Cashier: Alright young man,  what would you like?

Sealand:  Hm... I want a hamburger,  miss!

Cashier: ......what kind?

Sealand: With cheese!

Cashier: Alri-

Sealand: And ketchup but with no mustard!  Also,  with onions,  no lettuce,  EXTRA TOMATO,  only three pickles because I start feeling funny if there's more- OH, AND CHICKEN NUGGETS- but don't make them crunchy because I don't like it like that.

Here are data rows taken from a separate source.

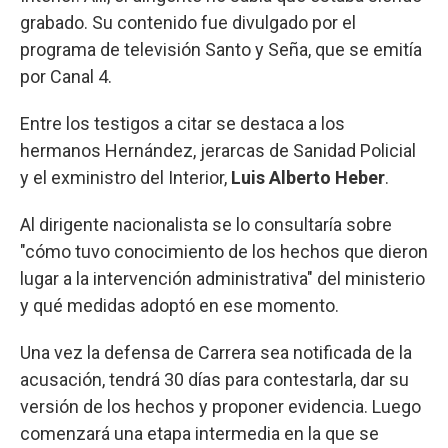
grabado. Su contenido fue divulgado por el
programa de televisión Santo y Seña, que se emitía
por Canal 4.
Entre los testigos a citar se destaca a los
hermanos Hernández, jerarcas de Sanidad Policial
y el exministro del Interior,
Luis Alberto Heber
.
Al dirigente nacionalista se lo consultaría sobre
"cómo tuvo conocimiento de los hechos que dieron
lugar a la intervención administrativa" del ministerio
y qué medidas adoptó en ese momento.
Una vez la defensa de Carrera sea notificada de la
acusación, tendrá 30 días para contestarla, dar su
versión de los hechos y proponer evidencia. Luego
comenzará una etapa intermedia en la que se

Also,  don't give me that stUpid sauce that-

Finland: One happy meal,  please.

Sealand: .....

Cashier: What about you,  sir?

Finland: A triple hamburger.

Cashier: Isn't that too much for you?

Finland: I once at a buffalo... alone.

Cashier: OK,  ONE HAPPY MEAL AND A TRIPLE HAMBURGER!  Next?

Sweden: I want a salad.

Cashier:  You came to McDonalds for a sa-

Sweden:  *GLARE*

Cashier: ANYTHING ELSE?

Norway: I want a salad too.

Cashier: Alright.... who-

Denmark: I WANT A HAPPY MEAL! AND A TOY!

Norway: DEN- ..... I mean... MATHIAS!!

Denmark: Oh that's hot...

Norway: ......

Cashier: ...... there's an age limit on Happy Meals, sir.

Denmark: B-But.... I wanna happy meal... please?

Cashier: Age limit....

Denmark: ... o-oh... I-I see...

Norway: oh noooooooo,  "anko"  got depressed.

That's the nickname he uses for Denmark after that time Japan gave a "How to Speak Japanese"  lesson at a world meeting one time. That's where "Su-san"  comes from,  too.
Everyone: oh no-

Denmark: In that case I'll have a normal cheeseburger and a medium coke, please.

Norway: WHAT HAVE YOU DONE??

Denmark: It's ok. We have to learn to be mature and order appropriately-

Norway: THIS ISN'T YOU!  STOP IT!

Cashier: ........

Me: ..... I would like a hamburger.

Cashier: What type?

Me: Whichever. I don't mind at this point.

Cashier: Alright...

I would of apologized but.... she gets paid to tolerate shit daily.  I don't.

We ate in peace-... I ate in peace.... in a separate table.

We finished our meals and went back home,  ALMOST like civilized people.

Why can't at least ONE day in my life be normal,  eh?